After the storm last week, which left five and a half–plus inches of rain in the rain gauge, I was looking around for “my” three bats. Since last summer I had been observing them with great pleasure most evenings at dusk.
White nose syndrome
Press coverage of “white nose syndrome” (See Wikipedia: bit.ly/wikiBats) in bats has done a good job of consciousness-raising about the decimation of bat populations throughout North America and Europe, and about the key role that bats play in insect control, which benefits agriculture and tourism alike.
But now, same setting sun but no bats. Then, a few days later, I noticed that a large dead “habitat tree” on neighboring land had crashed to earth, most likely due to the storm.
Habitat trees are by now a well-recognized ecological concept, protected in many states in the U.S. and European countries, although local pressure to eliminate so-called dangerous trees and fire hazard remains strong. From the article “In Focus — Managing Forest in Europe”: “They are defined as very large, very old, and dead or living microhabitat-bearing trees. They are of prime importance for specialized forest flora and fauna.” The entire document may be read here: bit.ly/habitat-trees.
It is likely that “my” bats roosted by instinct in cavities or crawled under the bark of that tree to shelter themselves and their young. When it fell, they must have had a parallel instinct for surviving the blow-down and finding another suitable tree. I hope so, as bats have low birth rates and populations are vulnerable.
Dahlias for pollinators
To dahlia lovers, all are wonders in themselves, and worth waiting for. ‘Daydreamer’ entranced me this season. When all else is coming to the very end in the fall garden, dahlias bloom in a dramatic finale. Under observation, toward the end of August many previously doubled dahlia blossoms tend to single, showing a prominent pollen center beloved of bumblebees, small bees, and hover flies. Seed ensues.
Although not all pollen-gathering insects pollinate (some are pollen thieves), if pollinator habitat is one of your garden goals, there are dahlias that cater to it. Several strains of dahlia exhibit this pollen-center trait from the beginning of bloom. The ‘Bishops’ strain, including famous blood-red ‘Bishop of Llandaff,’ as well as ‘Bishop of York,’ ‘Bishop of Leicester,’ etc., have dark foliage and open flowers that are attractive to pollinators. The different ‘Bishops’ form a range of attractive colors, and there is even a popular seed dahlia strain known as ‘Bishop’s Children.’
Verwer-Dahlias, of Lisse, the Netherlands (verwer-dahlias.com), produces a number of successful dahlia strains, including the bedding ‘Gallery’ dahlias, the ‘Classic’ strain, and the ‘Karma’ dahlias, bred for good cutting stems.
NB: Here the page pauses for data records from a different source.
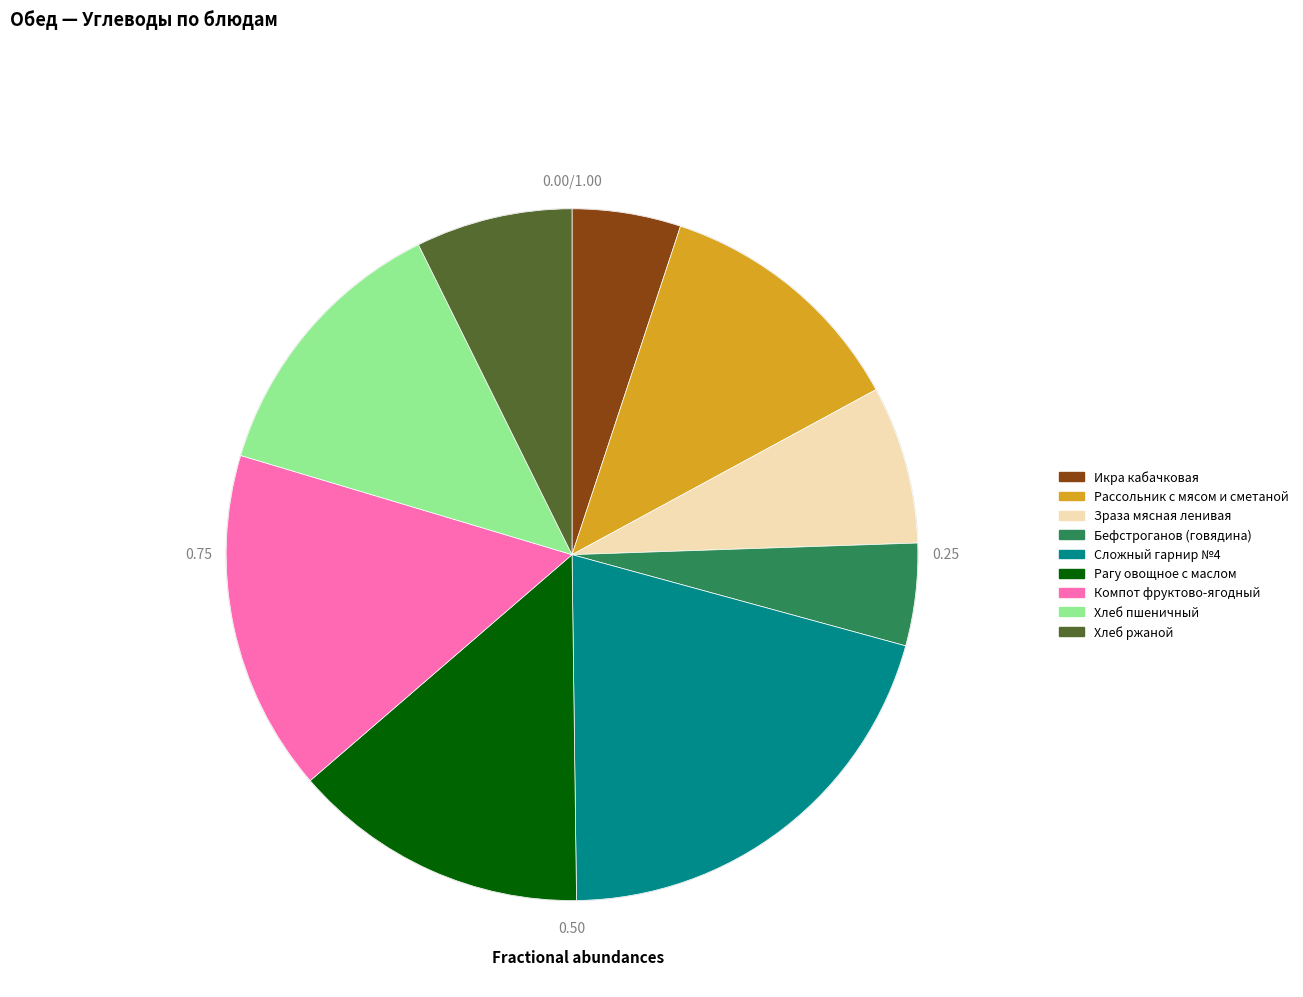

To the nearest percent, what is the difference between the Бефстроганов (говядина) and Хлеб ржаной slice percentages?

3%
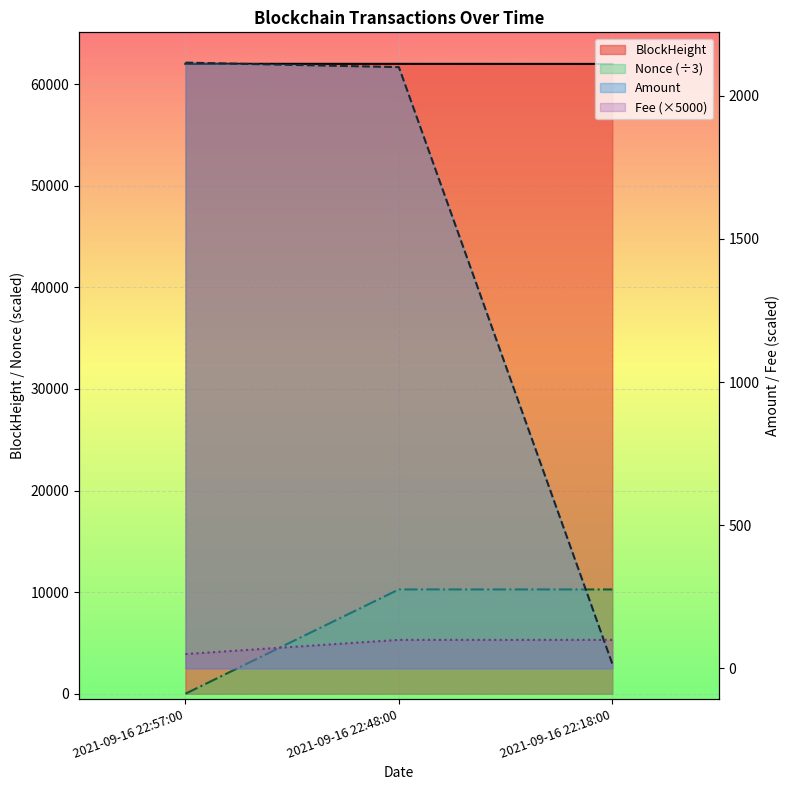

Read the BlockHeight value at 2021-09-16 22:18:00.

61998.0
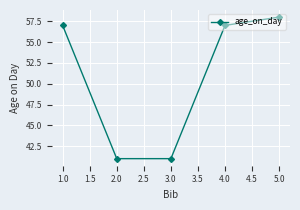

The chart shows a value of 70 at 2.0. True or false?

False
All are great performers, but it is the ‘Classic’ strain that has the pollen-rich open flowers. I grew ‘Classic Elise’ this past summer, a lovely honeyed-apricot with dark stems and leaves that was never without bloom once it began to flower.
Try seed strains such as the ‘Figaro’ and ‘Caruso’ strains, many of which start as double dahlias but eventually single.
Rogue asparagus
Eleanor Perényi, in her classic “Green Thoughts: A Writer in the Garden,” advises on asparagus: “Notice … which ones produce berries. They are females, whose sprouts are skimpier than the males’, and they will self-sow, crowding the bed with still weaker seedlings. Pull them out.”
One of my seed-sown asparagus crowns is berried. Ironically, this plant happens to be my earliest, sturdiest, best-producing crown.